ENTRIES SUPPLIED:
· · · · · · ·
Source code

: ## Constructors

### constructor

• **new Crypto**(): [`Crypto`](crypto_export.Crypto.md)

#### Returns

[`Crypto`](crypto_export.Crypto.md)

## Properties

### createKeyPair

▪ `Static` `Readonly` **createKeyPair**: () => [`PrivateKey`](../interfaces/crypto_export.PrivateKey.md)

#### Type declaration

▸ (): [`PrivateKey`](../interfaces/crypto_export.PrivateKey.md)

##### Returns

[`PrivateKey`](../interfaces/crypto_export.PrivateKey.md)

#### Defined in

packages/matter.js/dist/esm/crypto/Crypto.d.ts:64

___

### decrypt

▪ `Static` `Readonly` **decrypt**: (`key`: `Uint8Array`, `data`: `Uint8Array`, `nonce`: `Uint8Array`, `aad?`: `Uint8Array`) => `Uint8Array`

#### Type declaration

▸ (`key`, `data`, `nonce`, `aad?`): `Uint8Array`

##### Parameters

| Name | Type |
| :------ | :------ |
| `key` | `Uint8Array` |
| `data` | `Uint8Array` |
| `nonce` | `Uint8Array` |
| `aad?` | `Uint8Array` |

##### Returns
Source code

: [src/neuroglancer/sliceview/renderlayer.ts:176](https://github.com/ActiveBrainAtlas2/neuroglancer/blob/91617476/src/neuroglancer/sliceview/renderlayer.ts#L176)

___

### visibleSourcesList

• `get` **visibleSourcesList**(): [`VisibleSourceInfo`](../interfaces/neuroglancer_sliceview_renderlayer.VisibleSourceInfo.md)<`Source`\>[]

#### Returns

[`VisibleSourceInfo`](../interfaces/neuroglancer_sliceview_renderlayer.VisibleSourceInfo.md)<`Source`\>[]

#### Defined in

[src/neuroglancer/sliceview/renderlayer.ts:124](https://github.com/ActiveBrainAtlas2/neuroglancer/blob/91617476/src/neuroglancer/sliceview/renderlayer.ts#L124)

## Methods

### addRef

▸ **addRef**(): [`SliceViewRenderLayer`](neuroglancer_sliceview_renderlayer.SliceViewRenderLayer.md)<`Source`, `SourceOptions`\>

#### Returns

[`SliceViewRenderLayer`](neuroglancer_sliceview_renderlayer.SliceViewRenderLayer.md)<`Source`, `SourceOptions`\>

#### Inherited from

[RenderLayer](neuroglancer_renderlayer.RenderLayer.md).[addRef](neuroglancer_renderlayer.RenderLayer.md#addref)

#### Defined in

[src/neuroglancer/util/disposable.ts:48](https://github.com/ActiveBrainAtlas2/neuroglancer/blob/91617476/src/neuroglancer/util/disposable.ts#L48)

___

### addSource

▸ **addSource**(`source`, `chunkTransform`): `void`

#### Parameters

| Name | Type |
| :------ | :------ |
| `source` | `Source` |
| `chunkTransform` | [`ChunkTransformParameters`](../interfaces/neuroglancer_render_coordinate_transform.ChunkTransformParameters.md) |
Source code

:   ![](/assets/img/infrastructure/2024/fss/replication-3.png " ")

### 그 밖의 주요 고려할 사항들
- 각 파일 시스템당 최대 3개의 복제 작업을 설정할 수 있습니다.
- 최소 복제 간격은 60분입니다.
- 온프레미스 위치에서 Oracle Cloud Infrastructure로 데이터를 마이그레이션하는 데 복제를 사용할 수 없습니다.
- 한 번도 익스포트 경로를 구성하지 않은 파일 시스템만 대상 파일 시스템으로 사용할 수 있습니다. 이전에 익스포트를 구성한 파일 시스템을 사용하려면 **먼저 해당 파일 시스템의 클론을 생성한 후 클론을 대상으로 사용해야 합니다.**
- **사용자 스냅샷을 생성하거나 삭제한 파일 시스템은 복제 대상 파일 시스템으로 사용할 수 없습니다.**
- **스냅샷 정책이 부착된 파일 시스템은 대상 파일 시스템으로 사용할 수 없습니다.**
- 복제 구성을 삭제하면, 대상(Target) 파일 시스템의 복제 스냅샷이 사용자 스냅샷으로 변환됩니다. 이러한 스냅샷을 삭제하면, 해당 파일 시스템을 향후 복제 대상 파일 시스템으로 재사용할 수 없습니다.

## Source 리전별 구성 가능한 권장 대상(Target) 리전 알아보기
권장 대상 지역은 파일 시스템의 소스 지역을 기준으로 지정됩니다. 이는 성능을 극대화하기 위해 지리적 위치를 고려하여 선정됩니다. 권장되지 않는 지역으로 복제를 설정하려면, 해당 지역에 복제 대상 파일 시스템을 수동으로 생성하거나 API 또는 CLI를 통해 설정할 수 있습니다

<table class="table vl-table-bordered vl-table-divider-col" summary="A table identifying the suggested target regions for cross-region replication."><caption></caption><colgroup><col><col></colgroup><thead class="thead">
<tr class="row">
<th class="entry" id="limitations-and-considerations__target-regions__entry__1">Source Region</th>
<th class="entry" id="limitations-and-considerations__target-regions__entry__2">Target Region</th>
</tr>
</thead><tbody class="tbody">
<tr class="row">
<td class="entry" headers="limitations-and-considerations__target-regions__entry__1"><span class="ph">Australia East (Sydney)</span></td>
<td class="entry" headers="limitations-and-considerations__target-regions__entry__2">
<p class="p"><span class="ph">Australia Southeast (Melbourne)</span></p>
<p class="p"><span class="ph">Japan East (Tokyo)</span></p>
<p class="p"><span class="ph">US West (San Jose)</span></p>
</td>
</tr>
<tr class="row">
· · · · · · ·
DIRECTIONS FOR THIS TASK: Copy the data above word for word, from start to finish.

TASK SOLUTION:
Source code

: ## Constructors

### constructor

• **new Crypto**(): [`Crypto`](crypto_export.Crypto.md)

#### Returns

[`Crypto`](crypto_export.Crypto.md)

## Properties

### createKeyPair

▪ `Static` `Readonly` **createKeyPair**: () => [`PrivateKey`](../interfaces/crypto_export.PrivateKey.md)

#### Type declaration

▸ (): [`PrivateKey`](../interfaces/crypto_export.PrivateKey.md)

##### Returns

[`PrivateKey`](../interfaces/crypto_export.PrivateKey.md)

#### Defined in

packages/matter.js/dist/esm/crypto/Crypto.d.ts:64

___

### decrypt

▪ `Static` `Readonly` **decrypt**: (`key`: `Uint8Array`, `data`: `Uint8Array`, `nonce`: `Uint8Array`, `aad?`: `Uint8Array`) => `Uint8Array`

#### Type declaration

▸ (`key`, `data`, `nonce`, `aad?`): `Uint8Array`

##### Parameters

| Name | Type |
| :------ | :------ |
| `key` | `Uint8Array` |
| `data` | `Uint8Array` |
| `nonce` | `Uint8Array` |
| `aad?` | `Uint8Array` |

##### Returns
Source code

: [src/neuroglancer/sliceview/renderlayer.ts:176](https://github.com/ActiveBrainAtlas2/neuroglancer/blob/91617476/src/neuroglancer/sliceview/renderlayer.ts#L176)

___

### visibleSourcesList

• `get` **visibleSourcesList**(): [`VisibleSourceInfo`](../interfaces/neuroglancer_sliceview_renderlayer.VisibleSourceInfo.md)<`Source`\>[]

#### Returns

[`VisibleSourceInfo`](../interfaces/neuroglancer_sliceview_renderlayer.VisibleSourceInfo.md)<`Source`\>[]

#### Defined in

[src/neuroglancer/sliceview/renderlayer.ts:124](https://github.com/ActiveBrainAtlas2/neuroglancer/blob/91617476/src/neuroglancer/sliceview/renderlayer.ts#L124)

## Methods

### addRef

▸ **addRef**(): [`SliceViewRenderLayer`](neuroglancer_sliceview_renderlayer.SliceViewRenderLayer.md)<`Source`, `SourceOptions`\>

#### Returns

[`SliceViewRenderLayer`](neuroglancer_sliceview_renderlayer.SliceViewRenderLayer.md)<`Source`, `SourceOptions`\>

#### Inherited from

[RenderLayer](neuroglancer_renderlayer.RenderLayer.md).[addRef](neuroglancer_renderlayer.RenderLayer.md#addref)

#### Defined in

[src/neuroglancer/util/disposable.ts:48](https://github.com/ActiveBrainAtlas2/neuroglancer/blob/91617476/src/neuroglancer/util/disposable.ts#L48)

___

### addSource

▸ **addSource**(`source`, `chunkTransform`): `void`

#### Parameters

| Name | Type |
| :------ | :------ |
| `source` | `Source` |
| `chunkTransform` | [`ChunkTransformParameters`](../interfaces/neuroglancer_render_coordinate_transform.ChunkTransformParameters.md) |
Source code

:   ![](/assets/img/infrastructure/2024/fss/replication-3.png " ")

### 그 밖의 주요 고려할 사항들
- 각 파일 시스템당 최대 3개의 복제 작업을 설정할 수 있습니다.
- 최소 복제 간격은 60분입니다.
- 온프레미스 위치에서 Oracle Cloud Infrastructure로 데이터를 마이그레이션하는 데 복제를 사용할 수 없습니다.
- 한 번도 익스포트 경로를 구성하지 않은 파일 시스템만 대상 파일 시스템으로 사용할 수 있습니다. 이전에 익스포트를 구성한 파일 시스템을 사용하려면 **먼저 해당 파일 시스템의 클론을 생성한 후 클론을 대상으로 사용해야 합니다.**
- **사용자 스냅샷을 생성하거나 삭제한 파일 시스템은 복제 대상 파일 시스템으로 사용할 수 없습니다.**
- **스냅샷 정책이 부착된 파일 시스템은 대상 파일 시스템으로 사용할 수 없습니다.**
- 복제 구성을 삭제하면, 대상(Target) 파일 시스템의 복제 스냅샷이 사용자 스냅샷으로 변환됩니다. 이러한 스냅샷을 삭제하면, 해당 파일 시스템을 향후 복제 대상 파일 시스템으로 재사용할 수 없습니다.

## Source 리전별 구성 가능한 권장 대상(Target) 리전 알아보기
권장 대상 지역은 파일 시스템의 소스 지역을 기준으로 지정됩니다. 이는 성능을 극대화하기 위해 지리적 위치를 고려하여 선정됩니다. 권장되지 않는 지역으로 복제를 설정하려면, 해당 지역에 복제 대상 파일 시스템을 수동으로 생성하거나 API 또는 CLI를 통해 설정할 수 있습니다

<table class="table vl-table-bordered vl-table-divider-col" summary="A table identifying the suggested target regions for cross-region replication."><caption></caption><colgroup><col><col></colgroup><thead class="thead">
<tr class="row">
<th class="entry" id="limitations-and-considerations__target-regions__entry__1">Source Region</th>
<th class="entry" id="limitations-and-considerations__target-regions__entry__2">Target Region</th>
</tr>
</thead><tbody class="tbody">
<tr class="row">
<td class="entry" headers="limitations-and-considerations__target-regions__entry__1"><span class="ph">Australia East (Sydney)</span></td>
<td class="entry" headers="limitations-and-considerations__target-regions__entry__2">
<p class="p"><span class="ph">Australia Southeast (Melbourne)</span></p>
<p class="p"><span class="ph">Japan East (Tokyo)</span></p>
<p class="p"><span class="ph">US West (San Jose)</span></p>
</td>
</tr>
<tr class="row">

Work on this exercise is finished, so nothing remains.